The best practice for writing test cases is to modularize your sources so that you dynamically link different sources for local development, testing, and production. In many cases, you can use the same sources for testing and local development in a single folder.
That data should contain explicit event timestamps for all records. That enables completely deterministic test cases. It also supports reproducing failure scenarios that you experienced in production as local test cases by using the data that caused the failure with the original timestamp. That way, you don't have to externally simulate certain sequences of events that caused the failure in the first place.
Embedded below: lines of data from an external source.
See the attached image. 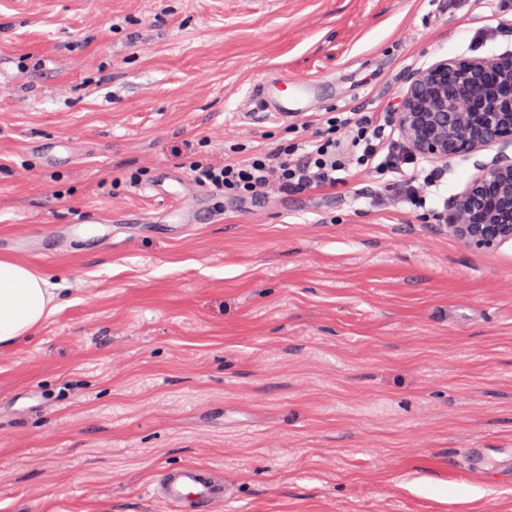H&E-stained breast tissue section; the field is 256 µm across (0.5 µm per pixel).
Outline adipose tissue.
Returning <instances> with one entry per match:
<instances>
[{
  "mask_svg": "<svg viewBox=\"0 0 512 512\" xmlns=\"http://www.w3.org/2000/svg\"><path fill=\"white\" fill-rule=\"evenodd\" d=\"M56 288L31 265L0 258V349L13 346L61 308Z\"/></svg>",
  "mask_w": 512,
  "mask_h": 512,
  "instance_id": "ef3b65f1",
  "label": "adipose tissue"
}]
</instances>
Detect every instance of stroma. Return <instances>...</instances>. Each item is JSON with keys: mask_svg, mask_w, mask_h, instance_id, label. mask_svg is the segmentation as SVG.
<instances>
[{"mask_svg": "<svg viewBox=\"0 0 512 512\" xmlns=\"http://www.w3.org/2000/svg\"><path fill=\"white\" fill-rule=\"evenodd\" d=\"M509 51L512 0H0V256L67 299L0 349V512H170L151 481L186 464L228 481L219 512H512L454 463L512 448V241L435 221L495 148L423 159L422 209L354 166L202 201L180 159L297 142ZM283 76L320 80L307 111L248 114ZM163 167L181 218L139 184L96 192Z\"/></svg>", "mask_w": 512, "mask_h": 512, "instance_id": "obj_1", "label": "stroma"}]
</instances>
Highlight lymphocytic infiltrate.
Listing matches in <instances>:
<instances>
[{
	"label": "lymphocytic infiltrate",
	"instance_id": "f902f5d3",
	"mask_svg": "<svg viewBox=\"0 0 512 512\" xmlns=\"http://www.w3.org/2000/svg\"><path fill=\"white\" fill-rule=\"evenodd\" d=\"M384 118L353 111L331 115L324 128L296 144L258 149L217 161L207 151L184 154L183 163L200 186L222 197L256 198L332 185L337 172L357 165L379 175L396 174L399 186L414 194L418 173H404L415 159L408 146H395Z\"/></svg>",
	"mask_w": 512,
	"mask_h": 512
}]
</instances>
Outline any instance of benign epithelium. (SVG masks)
Returning a JSON list of instances; mask_svg holds the SVG:
<instances>
[{
  "label": "benign epithelium",
  "mask_w": 512,
  "mask_h": 512,
  "mask_svg": "<svg viewBox=\"0 0 512 512\" xmlns=\"http://www.w3.org/2000/svg\"><path fill=\"white\" fill-rule=\"evenodd\" d=\"M404 83L393 116L417 153L446 161L500 146L449 200L441 223L478 248L512 241V53L444 59Z\"/></svg>",
  "instance_id": "obj_1"
}]
</instances>
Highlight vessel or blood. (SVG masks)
<instances>
[{
	"label": "vessel or blood",
	"instance_id": "vessel-or-blood-1",
	"mask_svg": "<svg viewBox=\"0 0 512 512\" xmlns=\"http://www.w3.org/2000/svg\"><path fill=\"white\" fill-rule=\"evenodd\" d=\"M313 89L307 81L296 82L292 87L284 81L258 84L249 91L248 98L255 111L273 112L284 118L290 108L300 107ZM458 461L473 476L492 481L512 470V448L502 449L496 456L484 448H467ZM152 494L175 512H215L216 505L227 498L228 490L216 481L213 470L190 464L164 470Z\"/></svg>",
	"mask_w": 512,
	"mask_h": 512
}]
</instances>
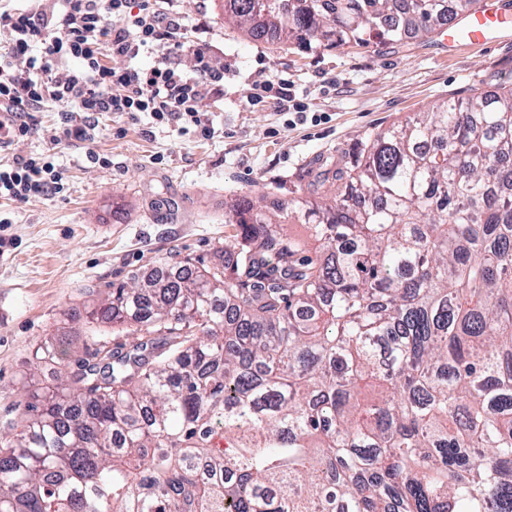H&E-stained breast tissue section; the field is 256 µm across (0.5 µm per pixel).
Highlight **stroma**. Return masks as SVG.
I'll return each instance as SVG.
<instances>
[{
  "label": "stroma",
  "instance_id": "35a3bbf8",
  "mask_svg": "<svg viewBox=\"0 0 512 512\" xmlns=\"http://www.w3.org/2000/svg\"><path fill=\"white\" fill-rule=\"evenodd\" d=\"M173 5L189 37L224 69L223 88L200 105L211 137L155 128L145 114H104L89 149L56 145L47 137L61 119L55 105L34 113L35 135L10 148L52 155L65 189L0 204L11 239L0 250V430L29 396L53 390L88 337L126 341L129 327L88 317L112 284L186 258L199 269L215 262L233 233L225 202L247 195L271 208L306 197L303 178L319 159L350 158L369 136L445 101L512 88V38L452 54L434 32L304 51L253 40L225 21L221 0ZM264 78L288 79L308 119L250 107L252 84ZM46 345L60 359H42Z\"/></svg>",
  "mask_w": 512,
  "mask_h": 512
}]
</instances>
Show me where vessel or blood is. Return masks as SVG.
Returning a JSON list of instances; mask_svg holds the SVG:
<instances>
[{
  "mask_svg": "<svg viewBox=\"0 0 512 512\" xmlns=\"http://www.w3.org/2000/svg\"><path fill=\"white\" fill-rule=\"evenodd\" d=\"M512 36V10L502 9L499 0H482L481 5L448 26L442 40L449 50L462 47H487Z\"/></svg>",
  "mask_w": 512,
  "mask_h": 512,
  "instance_id": "1",
  "label": "vessel or blood"
}]
</instances>
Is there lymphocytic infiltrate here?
Here are the masks:
<instances>
[{
    "mask_svg": "<svg viewBox=\"0 0 512 512\" xmlns=\"http://www.w3.org/2000/svg\"><path fill=\"white\" fill-rule=\"evenodd\" d=\"M163 0H43L37 14L0 9V28L12 36L0 53V151L32 133L30 117L49 104L64 106L52 141L86 144L100 134L99 116L148 114L155 126H193L201 136L213 128L199 105L224 80L209 52L186 38L179 16ZM145 50L156 59L135 66ZM189 53L183 69L175 55ZM250 106L271 103L304 112L287 80L260 81ZM51 155L30 153L0 160V200L22 203L64 188Z\"/></svg>",
    "mask_w": 512,
    "mask_h": 512,
    "instance_id": "lymphocytic-infiltrate-1",
    "label": "lymphocytic infiltrate"
}]
</instances>
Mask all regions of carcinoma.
Returning <instances> with one entry per match:
<instances>
[{"instance_id": "1", "label": "carcinoma", "mask_w": 512, "mask_h": 512, "mask_svg": "<svg viewBox=\"0 0 512 512\" xmlns=\"http://www.w3.org/2000/svg\"><path fill=\"white\" fill-rule=\"evenodd\" d=\"M476 0H225L251 38L392 43ZM225 212L230 259L112 284L96 340L0 432V512H512V89ZM294 218L316 244L287 237Z\"/></svg>"}]
</instances>
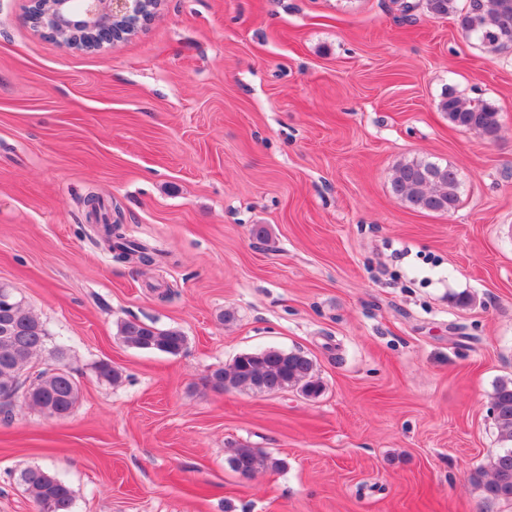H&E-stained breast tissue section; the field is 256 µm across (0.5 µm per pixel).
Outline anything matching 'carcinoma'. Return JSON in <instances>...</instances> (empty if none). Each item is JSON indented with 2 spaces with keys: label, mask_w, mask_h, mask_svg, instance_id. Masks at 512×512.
<instances>
[{
  "label": "carcinoma",
  "mask_w": 512,
  "mask_h": 512,
  "mask_svg": "<svg viewBox=\"0 0 512 512\" xmlns=\"http://www.w3.org/2000/svg\"><path fill=\"white\" fill-rule=\"evenodd\" d=\"M432 18H457L462 31L475 39L488 53L512 48V0H425ZM448 122L484 136H494L500 127L498 110L448 92L439 103ZM459 176L456 170L425 160L399 163L390 180L392 193L414 210L446 213L459 203ZM112 257L151 267L162 252L112 227ZM123 343L139 350L177 355L185 347L186 336L177 328L159 329L138 320H126L119 326ZM65 348L52 342L43 322L18 299L14 288L0 282V414L11 416L14 400L21 390L25 404L43 415L70 413L80 399V387L63 363ZM101 381L112 384L121 372L111 363L96 366ZM207 384L217 390L267 388L280 392L290 387L307 397L322 389L315 379L314 363L301 352L268 347L238 355L231 366L217 367L207 376ZM491 412L498 430L501 450L491 457L488 467L474 473L489 502H512V378L501 380L491 398ZM232 471L251 467L255 471L278 470L283 462L247 445L236 448L228 459ZM18 481L32 499L37 512H73L74 497L68 484L41 467L19 473Z\"/></svg>",
  "instance_id": "cac0c4a2"
}]
</instances>
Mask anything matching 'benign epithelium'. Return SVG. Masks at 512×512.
Instances as JSON below:
<instances>
[{
    "mask_svg": "<svg viewBox=\"0 0 512 512\" xmlns=\"http://www.w3.org/2000/svg\"><path fill=\"white\" fill-rule=\"evenodd\" d=\"M160 0H34L30 20L72 48L114 44V29L125 23L134 32Z\"/></svg>",
    "mask_w": 512,
    "mask_h": 512,
    "instance_id": "benign-epithelium-1",
    "label": "benign epithelium"
}]
</instances>
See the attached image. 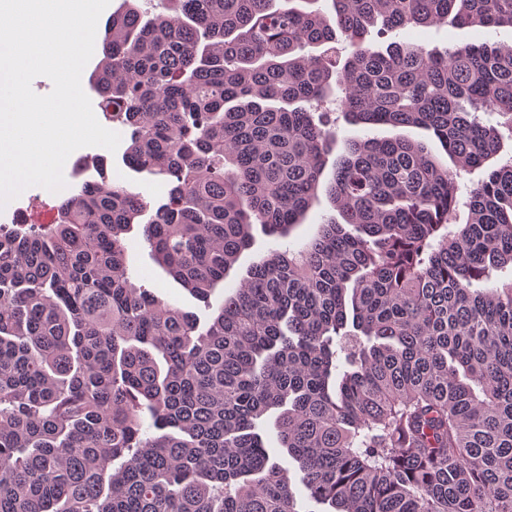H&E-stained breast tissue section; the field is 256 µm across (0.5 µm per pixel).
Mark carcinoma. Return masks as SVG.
Returning <instances> with one entry per match:
<instances>
[{"label": "carcinoma", "instance_id": "cac0c4a2", "mask_svg": "<svg viewBox=\"0 0 512 512\" xmlns=\"http://www.w3.org/2000/svg\"><path fill=\"white\" fill-rule=\"evenodd\" d=\"M159 0L112 17L90 85L150 209L84 181L53 224L0 225V512H512V45L369 39L512 27V0ZM352 126L415 128L336 144ZM331 177H326L327 168ZM206 329L132 279L209 300L319 190ZM272 411L276 440L266 447ZM332 215H336V218L341 221L338 213L331 208L325 195L320 193L319 204H316L310 210L304 224L291 238L286 240L267 238L261 234L258 228L255 231L256 243L254 247L243 255L230 277L211 295L209 306L174 282L150 258L149 249L142 238V226L139 224H134L133 230L126 235L125 239L130 269L138 285H143L159 298L185 311L194 313L199 328L202 330L208 326L213 310L223 300L224 293H230L246 275L250 263L264 257L270 248L279 250L296 248L298 244L310 238L316 232L318 224Z\"/></svg>", "mask_w": 512, "mask_h": 512}]
</instances>
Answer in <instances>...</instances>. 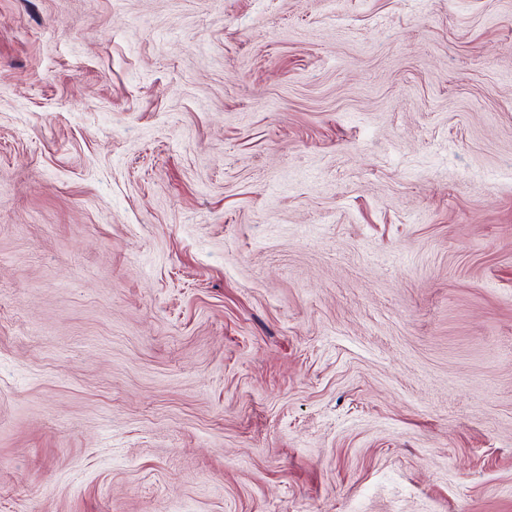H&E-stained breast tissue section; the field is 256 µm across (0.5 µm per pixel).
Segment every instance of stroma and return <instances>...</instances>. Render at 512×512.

In addition, it allows you to build up a repository of failures and edge cases that gets executed automatically to spot regressions.
Script Imports
SQRL supports importing table and function definitions from other SQRL scripts.
Inline Script Imports
Inline imports place table and function definitions from another script into the current scope and requires that table and function names do not clash with those in the importing script.
IMPORT myscript.*;
This statement imports all tables and functions from a SQRL script called myscript.sqrl
in the local folder.
Data Discovery
DataSQRL automatically generates table definitions with connector configuration and schemas for json-line files (with extension .jsonl
) and csv files (with extension .csv
) within the project directory. This makes it easy to import data from such files into a SQRL project.
For example, to import data from a file orders.jsonl
in the folder mydata
you write:
IMPORT mydata.orders;
When you run the compiler, it will create the table configuration file orders.table.sql
which you can then import like any other source. The compiler reads the file and auto-discovers the schema.
To disable automatic discovery of data for a directory, place a file called .nodiscovery
into that directory.
Manual Subgraph Elimination with Noop Function
Sometimes the Flink optimizer is too smart for its own good and will push down predicates that make common subgraph identification impossible. That can result in much larger job graphs and poor performance or high state maintenance.
To inhibit predicate pushdown, SQRL uses the noop
function that takes an arbitrary list of argument and always returns true.
As such, the function serves no purpose other than making it impossible for the optimizer to push down predicates.